Shareholders holding approximately 50 per cent of Great Canadian's outstanding common shares have voiced support for the deal, but some leading shareholders had rejected the initial offer and takeover. Great Canadian's board says it unaninously recommends that shareholders vote in favour of the deal.
A special meeting of shareholders and option holders of Great Canadian will be held virtually as originally scheduled on December 23 and the company has extended the voting deadline for receipt of proxies and voting instructions.
Just last week, with the original offer on the table, the Globe and Mail had reported that CI Financial Corp. does not support Apollo Gobal Management's multi-billion takeover bid for Great Canadian Gaming Corp. and will vote against the deal, putting the proposed private-equity buyout in limbo one week before its scheduled shareholder vote.
CI is a major shareholder of Great Canadian with a 14.1 per cent stake. In a statement December 16, the money manager said it is “not supportive of the proposed plan of arrangement” between private-equity giant Apollo Global Management Inc. and Great Canadian.
A number of top Great Canadian shareholders had already come out against the deal. Burgundy Asset Management Ltd., the third-largest shareholder with a 9.5 per cent stake, already said it plans to vote against the deal and BloombergSen, which has a 14.5 per cent stake, has said the same.

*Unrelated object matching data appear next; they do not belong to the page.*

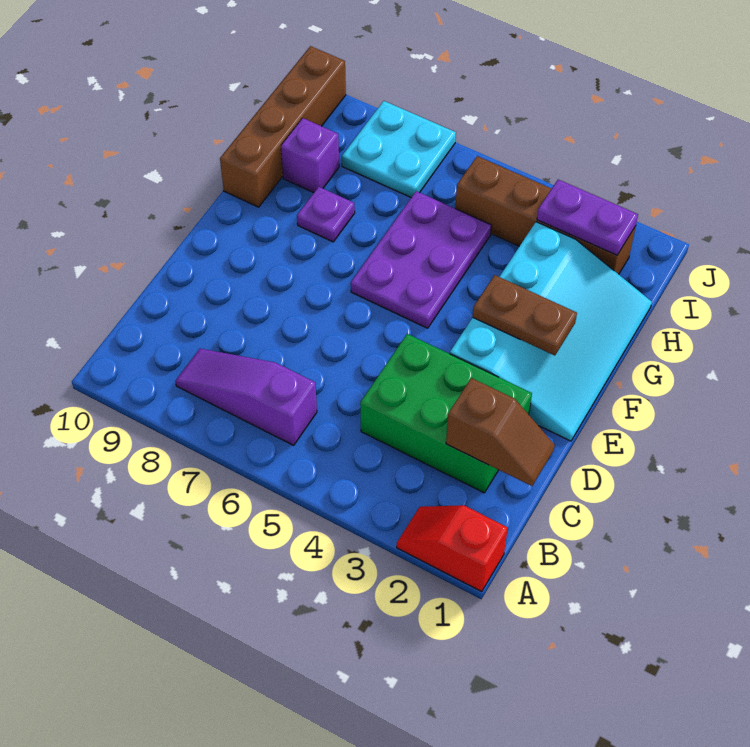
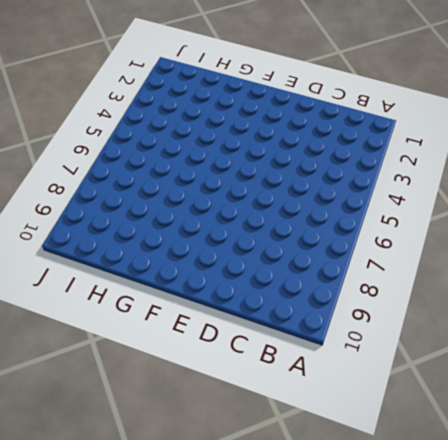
none -> red 1x2 slope [397,505,508,592]
none -> purple 1x3 slope [175,349,317,445]
none -> green 2x3 brick [360,334,532,493]

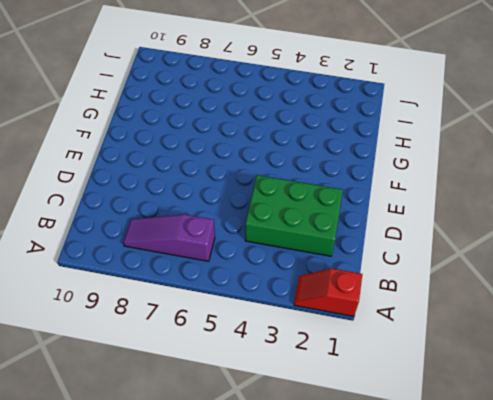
none -> cyan 3x4 slope [450,222,652,441]
none -> purple 2x3 plate [351,191,492,328]
none -> purple 1x1 plate [297,187,355,242]

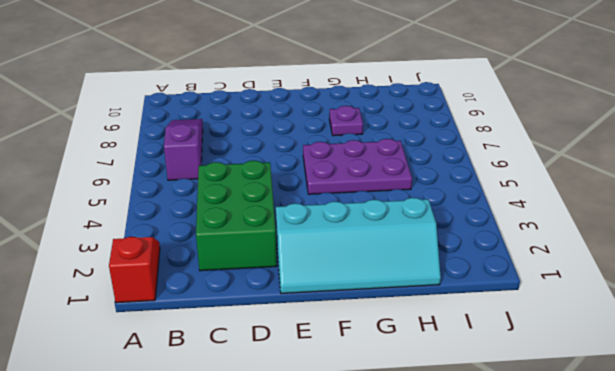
cyan 2x4 slope [276,198,441,294] -> cyan 3x4 slope [450,222,652,441]
none -> brown 1x4 brick [220,46,346,207]
none -> purple 1x1 brick [281,118,339,193]
none -> brown 1x4 brick [455,156,636,274]

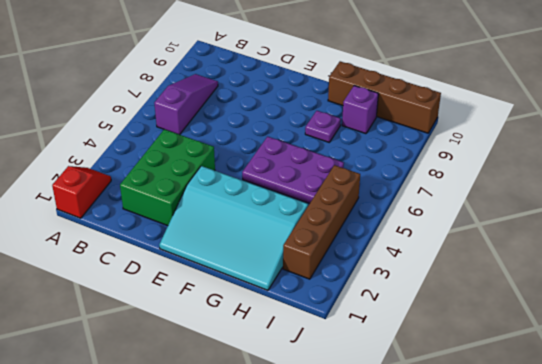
none -> cyan 2x2 plate [342,101,456,197]
none -> brown 1x2 slope [446,378,555,486]
none -> brown 1x2 plate [473,275,577,356]

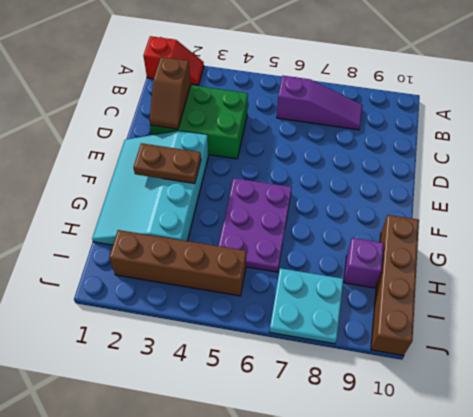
brown 1x2 slope [150,57,191,129] -> brown 1x2 slope turned to [446,378,555,486]
none -> purple 1x1 plate [297,187,355,242]
none -> purple 1x2 plate [537,180,638,255]

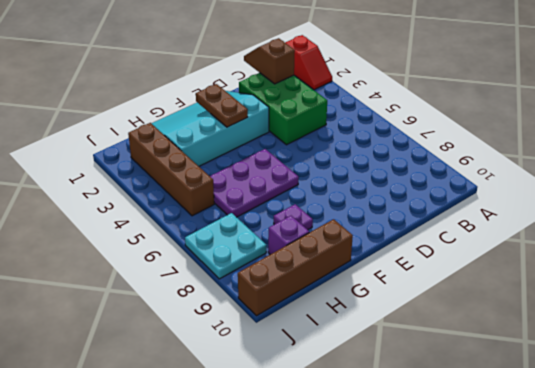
none -> purple 1x3 slope [175,349,317,445]
none -> purple 1x2 plate [537,180,638,255]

For Apollo’s bid to succeed, the New York-based private-equity firm requires holders of two-thirds of the stock to vote in favour of the $39-a-share offer. With CI’s announcement, at least 38 per cent of the company’s shares will be voted against the deal. However, it is possible that Apollo will amend the terms of its bid and convince some shareholders to change their minds.

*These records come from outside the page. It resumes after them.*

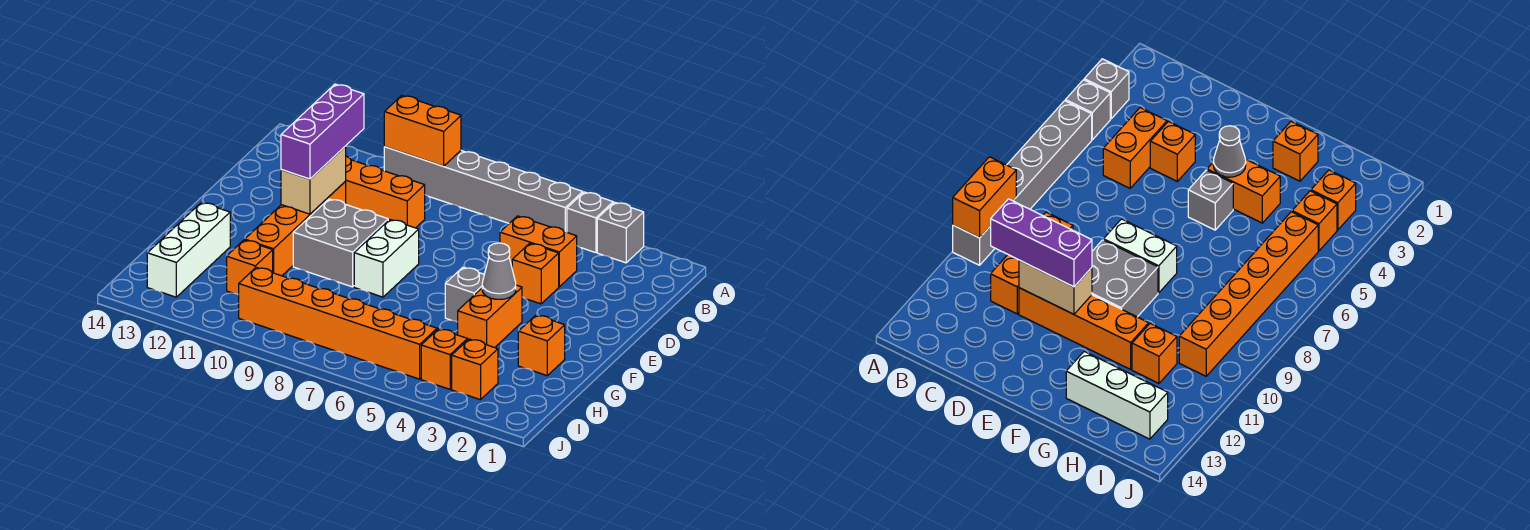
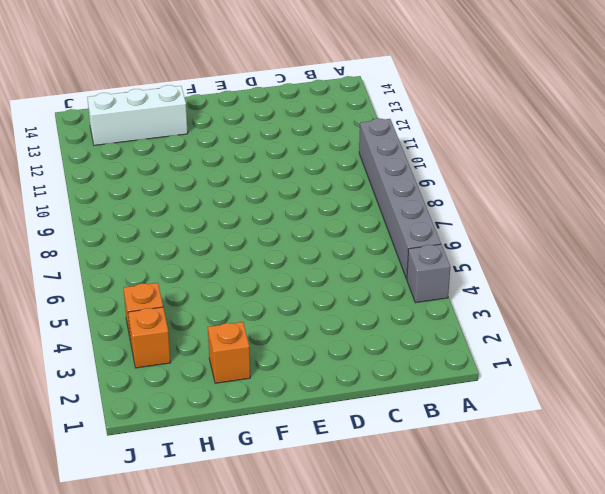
none -> grey 1x1 brick [597,202,644,263]
none -> orange 1x2 brick [500,216,577,287]
none -> orange 1x3 brick [345,156,425,228]

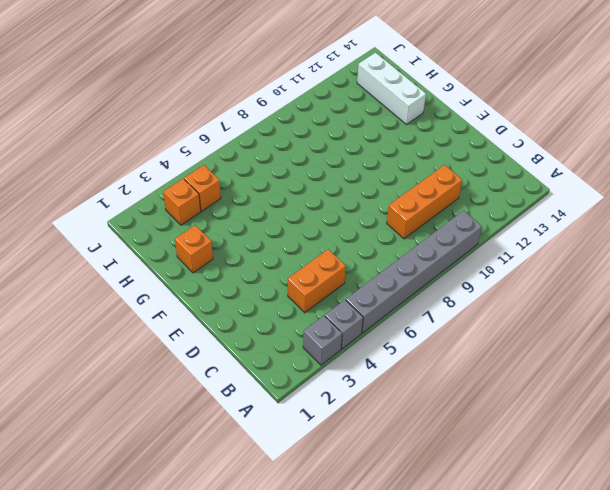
none -> orange 1x1 brick [512,243,559,304]
none -> orange 1x4 brick [245,182,346,276]
none -> white 1x2 brick [354,220,419,297]

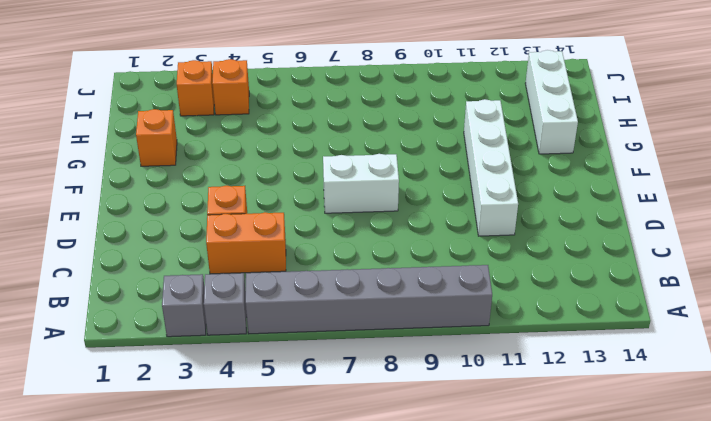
white 1x4 brick [464,99,518,236] -> orange 1x4 brick [245,182,346,276]
white 1x2 brick [323,154,399,213] -> white 1x2 brick turned to [354,220,419,297]
none -> orange 1x3 brick [345,156,425,228]
none -> grey 2x2 brick [293,199,388,287]
none -> orange 1x2 brick [458,285,522,348]

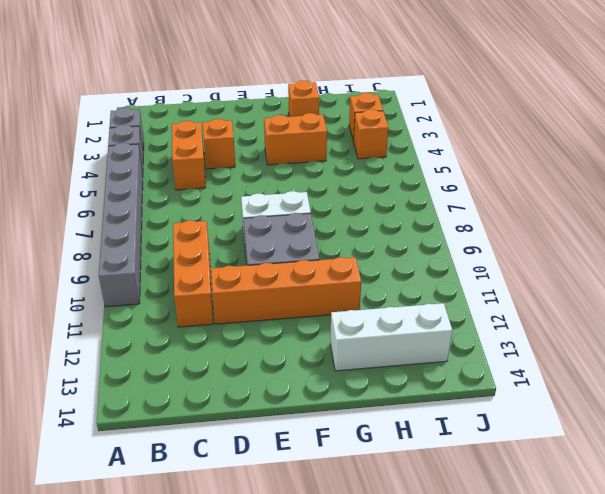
none -> grey 1x1 brick [445,267,484,322]
none -> orange 1x1 brick [227,240,273,295]
none -> orange 1x6 brick [239,267,437,379]

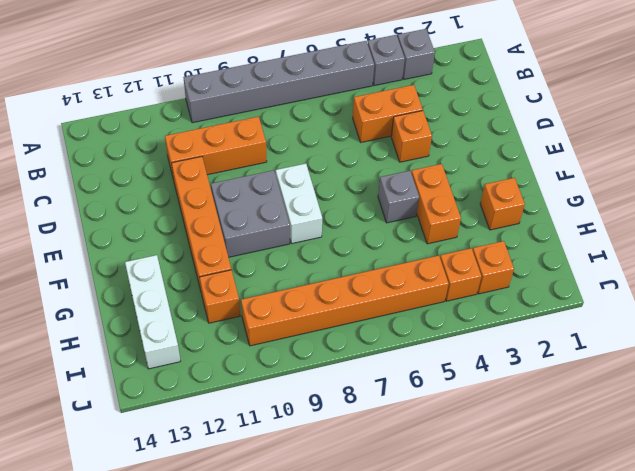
none -> orange 1x2 brick [384,96,461,166]
none -> tan 1x2 brick [281,146,346,214]
none -> grey 1x1 cone [482,243,516,299]

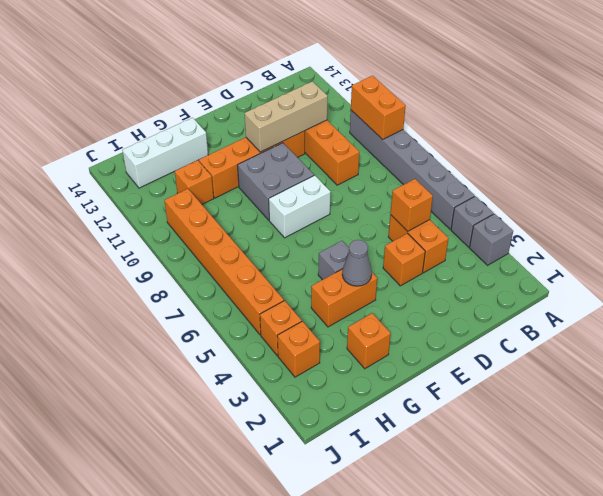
orange 1x1 brick [391,179,433,231] -> none
tan 1x3 brick [245,81,328,152] -> tan 1x2 brick [281,146,346,214]
none -> purple 1x3 brick [281,84,364,179]

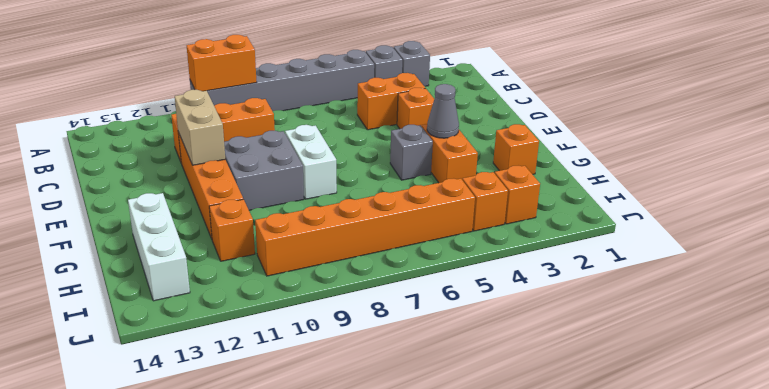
none -> purple 1x3 brick [281,84,364,179]

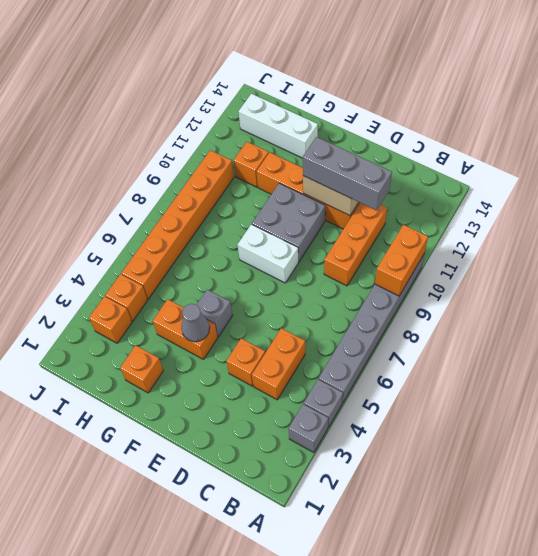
grey 1x3 brick [303,137,392,210] -> purple 1x3 brick [281,84,364,179]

Early opposition to the takeover was rooted in the timing of Apollo’s announcement, as well as frustration about executive compensation under the proposed takeover. As it stands, Great Canadian chief executive Rod Baker is set to receive $24.9 million in cash from the deal, which includes a $6 million deal bonus.
In a letter, Burgundy has said the COVID-19 pandemic put pressure on Great Canadian’s shares because casinos were forced to close across the country. That led, the firm argued, to Apollo presenting an “underwhelming, unsolicited bid.” Meanwhile the industry’s fortunes in other regions have shown that demand for gambling will not suffer long-term damage.
With the shareholder vote set for Dec. 23, more uncertainty was brewing this week, with one sizeable shareholder calling out Great Canadian’s disclosure about its new Ontario revenue arrangements.
Madison Avenue Partners, which claims to own around two million Great Canadian shares or roughly 3.5 per cent of the company, is concerned that crucial information about the casino operator’s revised agreements with the Ontario government has not been shared widely. If so, it could give Apollo an inside edge and allow the private-equity firm to lowball its offer.
“I am disturbed by the board not equipping the owners of the company with the information they need as fiduciaries to make sound and responsible decisions about their investment,” Madison managing partner Eli Samaha wrote in a letter to Great Canadian’s board Monday.
Mr. Samaha is asking the company to release any projections provided to Apollo in order to understand the impact that COVID and other changes have had on its casino operations, and to also disclose “the approximate benefit of the new [Ontario and Lottery Gaming Corp.] threshold arrangements relative to prior assumptions.”
On the same day that Apollo announced its takeover bid, Great Canadian also disclosed as part of its quarterly earnings that the company had entered into amended casino-operating service agreements for its Ontario gaming properties. The new contracts allow Great Canadian to operate under an interim compensation model for the duration of the pandemic and “a period of subsequent ramp-up of operations.” The interim fee model will last for 36 months.
“If this board has nothing to hide, then they should share the information the owners need to make a responsible decision with their capital,” Mr. Samaha wrote in an e-mail to The Globe and Mail.
Last month Great Canadian said it was moving forward with development projects for sites in the Greater Toronto Area, including the Pickering Casino Resort and Casino Woodbine. Toronto-based Great Canadian operates 25 casinos in Ontario, British Columbia, New Brunswick and Nova Scotia.